This paper will first explore the ways in which online discourses for and against the normalization of polyamory are modeled based on the struggle for gay marriage legalization and its opposition. Later, it will discuss the specific ways in which the normalization of polyamorous relationships and practitioners in contemporary popular culture works both to subvert and to reproduce specific norms in relation to gender, race, and sexual orientation.
Contemporary popular discourses around polyamorous relationships tend, in many cases, to construct them as a new, liberatory form of relationality. This trend is encouraged by some activists within the polyamorous community, which use it to promote, or even “sell” this image of polyamory to mainstream audiences, aiming toward legitimization and popularization of these practices and identities. These efforts are in many cases modeled based on the struggle to legitimize same- sex marriage. This is evident in the use of comparable narratives and justifications, the tendency to present more ‘normative’ and less threatening portrayals of polyamory, and in the rhetoric describing polyamory as a form of sexual identity. Following the perceived success of the struggle for same- sex marriage, many activists see the legalization of multiple partner marriage as the obvious next step for equal marriage legislation. Encouraged by the struggle’s success, normative representations of polyamory have gained further popularity and dominance.
In recent years, other speakers within the polyamorous community have begun criticizing the rhetorical efforts toward a normalization of polyamory. The term ‘polynormativity’ was presented in the blog Sex Geek in order to discuss a critical perspective on the struggles for normalization, suggesting that many popular representations of polyamory tend to present more normative and respectable image, which reiterate monogamist and heterosexual assumptions. These representations, they claim, work to form a standardization of acceptable, or ‘positive’ polyamory relationships and identities. Thus, the word ‘polynormativity’ serves as a variation of the idea of ‘homonormativity’, similarly criticizing a discursive preference toward certain privileged positions, and leading to the exclusion of others.
This paper will track and analyze the rhetoric used online to legitimize polyamory to mainstream audiences, as well as the rhetoric used to oppose or resist these efforts. Showing the ways in which both sides borrow heavily from the discourse surrounding the legalization of gay marriage, I will identify how the choice to shape the struggle for legitimation of polyamory based the guidelines of the struggle for same- sex marriage have helped shape a specific image of polyamorous relationships and individuals. I will later analyze the normative image of polyamory, focusing specifically on its relation to gender, race, and sexual identity. This analysis will be based on recently published online articles from mainstream publications (such as the Huffington Post and the New York Times) that presented polyamory ideas to a wide, mostly heterosexual and monogamous audience, as well as online writings, which present and debate the idea of ‘polynormatvity’ (such as the Sex Geek blog and the following online discussions). Through an examination of the common themes, which come up in these texts, I will examine the ways in which normative representations of polyamorous relationships and identities are constructed, and their connections to gender, race, and sexual orientation.
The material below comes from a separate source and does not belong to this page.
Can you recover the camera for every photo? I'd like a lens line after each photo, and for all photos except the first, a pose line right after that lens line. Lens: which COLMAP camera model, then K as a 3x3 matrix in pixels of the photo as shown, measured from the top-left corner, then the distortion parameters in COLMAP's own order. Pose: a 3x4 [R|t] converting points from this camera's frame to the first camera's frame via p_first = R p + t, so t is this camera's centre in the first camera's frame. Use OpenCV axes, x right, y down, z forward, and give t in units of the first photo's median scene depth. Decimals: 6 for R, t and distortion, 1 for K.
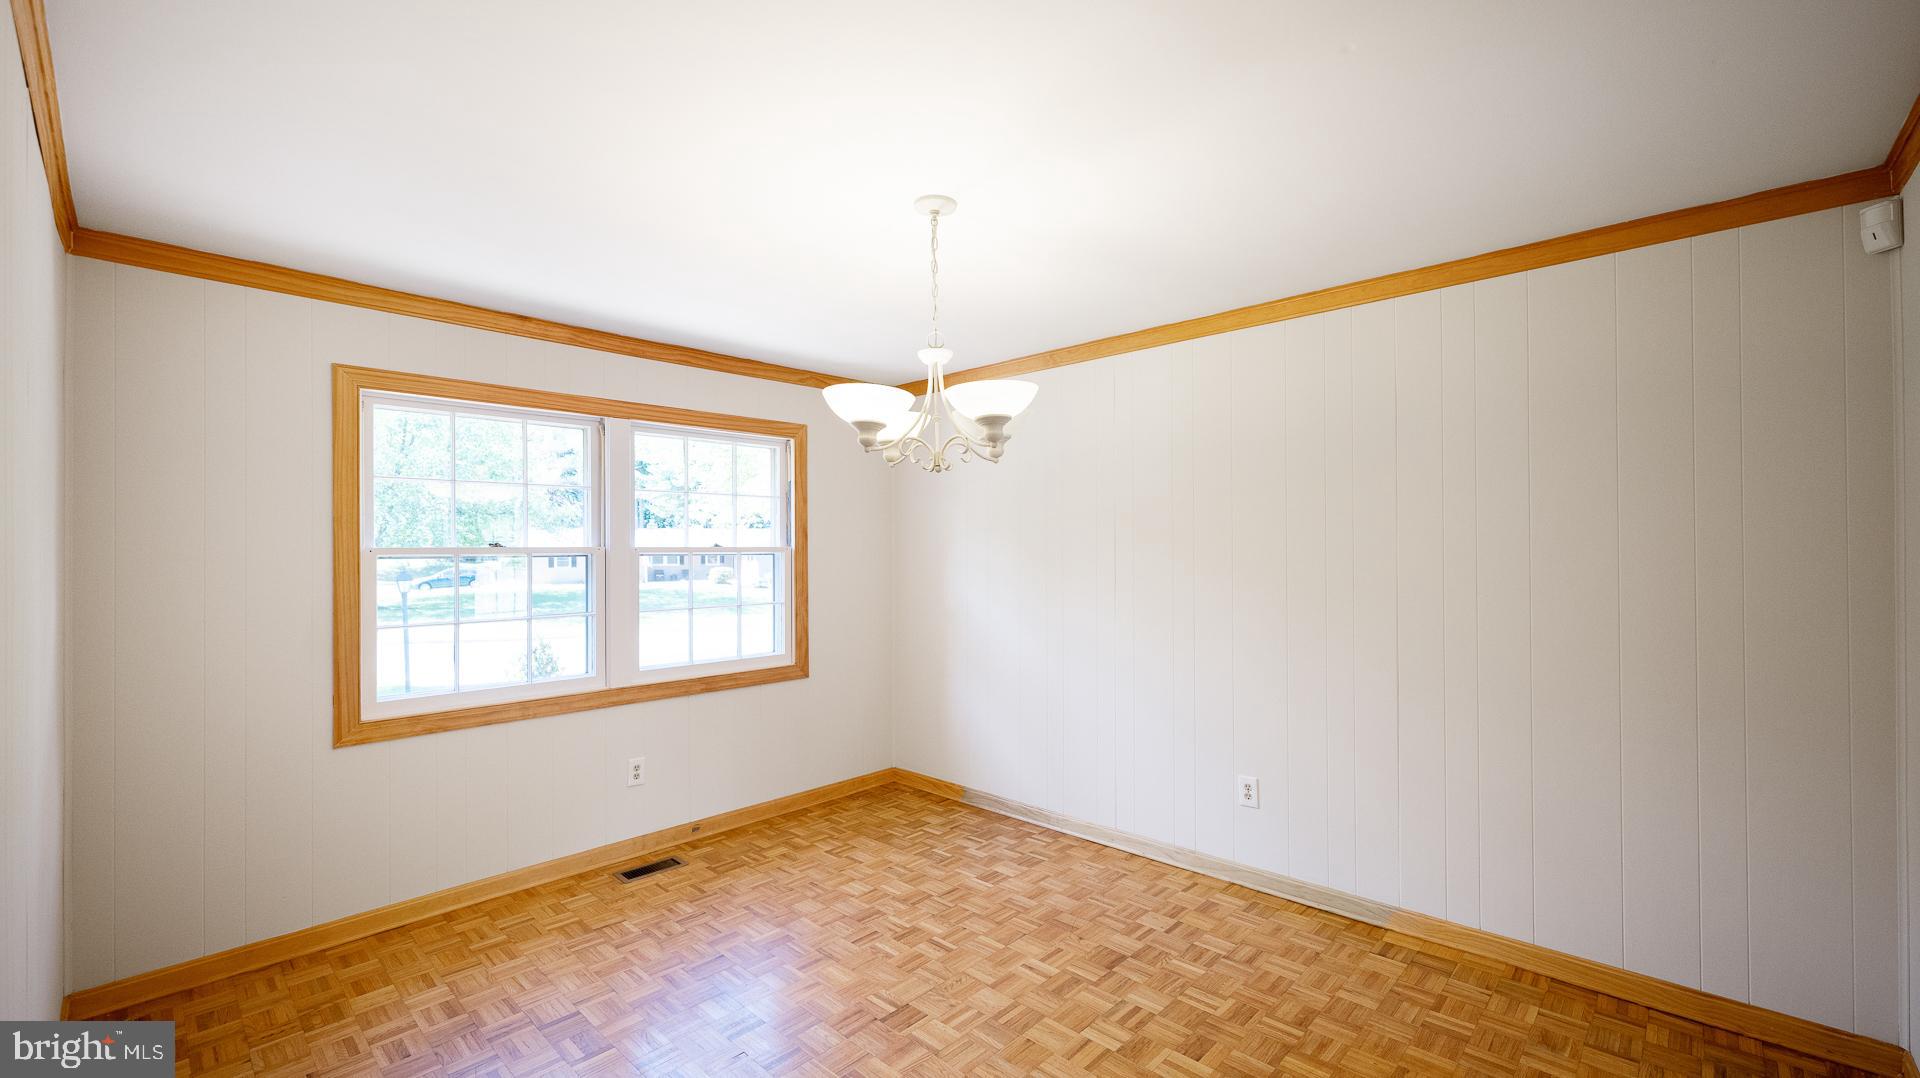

Until recently, research in queer studies has focused primarily on sexual practices and identities rather than on relationship forms. When this field has discussed non-mainstream relationship formations, more attention has been given to relationships between LGBTQ individuals. This paper aims to draw attention to the political importance and consequences of polyamory norms, expectations, and practices that are not necessarily understood as ‘queer,’ or even as subversive, but are still very much political. I claim that even when enacted in an otherwise heteronormative frame, the ways in which polyamory representations are portrayed work to subvert, question, and disassemble mainstream discourses about sexual identities. In this sense, new forms of consensual non- monogamy work to undermine the old divisions between heterosexuality and lesbian, homosexual, and bisexual identities. At the same time, these representations also work in multiple ways to strengthen and reinforce race and gender inequalities. Far from being one- dimensional, niche, or a peripheral phenomenon, polyamory is gaining mainstream attention and complexities. For these reasons, polyamory, and other forms of consensual non- monogamous relationships and identities, form one of the new, exciting horizons for queer studies.